Merrill v. Burbank

The opinion of the Court was drawn up by

Whitman C. J.

The deed, under which the plaintiff claims title to the locus in quo, was made to him by one Chase, who was, at the time, seized in fee, and had a perfect right to make the conveyance. Other persons can have no right to question its efficacy, unless it be upon the ground, that they are creditors of, or bona fide purchasers for a valuable consideration from Chase; or the holders under such creditors or bona fide purchasers. The defendants are not in either of these predicaments. They claim to have entered, and to have done the acts complained of, “ as and for the executors of the last will of Isaac Moore, who had deceased.” It does not appear that the executors of Moore had any authority by his will to enter upon the real estate of which he may have died seized ; and of course could not have imparted any such authority to any one else, unless duly licensed, as by law provided, to make sale thereof; and no such license appears in this case.

There are other serious difficulties to be overcome by the defendants, before they can hope to succeed in their defence. The levy set up was of an undivided portion of a certain parcel of real estate ; and it does not appear, that the debtor was not sole seized of the whole; nor is there any reason assigned, by the officer making the levy, for not setting it off by metes and bounds.
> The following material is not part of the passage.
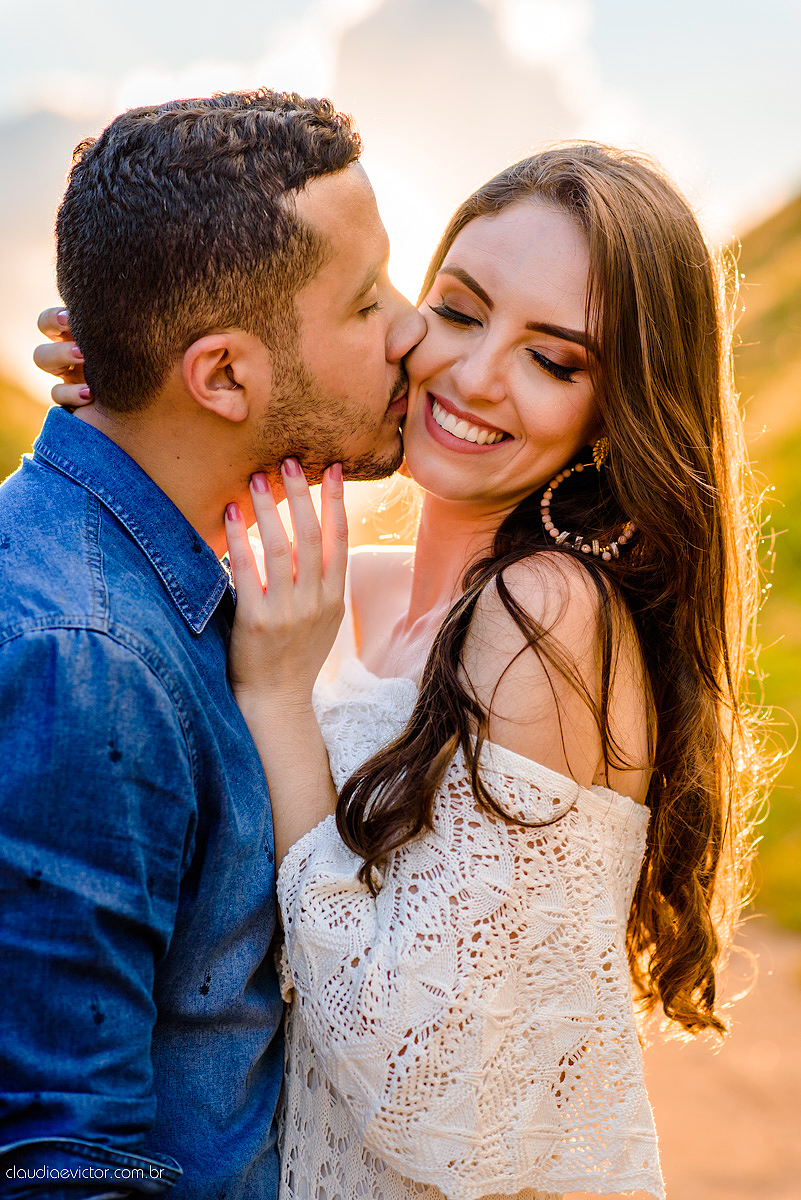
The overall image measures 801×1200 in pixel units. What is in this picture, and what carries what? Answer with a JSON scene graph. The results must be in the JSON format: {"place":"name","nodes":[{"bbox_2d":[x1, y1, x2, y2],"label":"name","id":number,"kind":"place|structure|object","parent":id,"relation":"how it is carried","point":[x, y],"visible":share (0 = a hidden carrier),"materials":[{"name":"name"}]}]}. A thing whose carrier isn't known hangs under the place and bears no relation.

The certificate of the appraisers affords clear indications, that the debtor was sole seized of the whole of the parcel, and the return of the officer does the same. Such a levy cannot be upheld. But a still graver objection, as it appears to me, exists to the ground of defence. The levy was made by virtue of an execution in favor of “ Hardy Merrill as he is treasurer of the town of Parsons-*543field.” The fee in the premises must have vested, if at all, in trust for the inhabitants of that town ; whereupon they, by virtue of the statute of Henry the 8th, for transferring uses into possession, would have become seized thereof, so that Merrill as treasurer, or otherwise, could not have transferred it without special authority from the cestuis que use for the purpose ; and surely a subsequent treasurer, as is attempted to be set up in this case, without any such special authority, could not have conveyed the same.

If it could be urged, that the inhabitants of Parsonsfield were seized by virtue of the levy, still the defendants could not set up title in them, and claim to have entered by their command ; for it would be necessary to show the command as well as the title. Chambers v. Donaldson & al. 11 East, 65. And it could not be shown that they had any such authority to enter.

The. nonsuit, therefore, must be taken off; and, in pursuance of the agreement of the parties, a default must bo entered.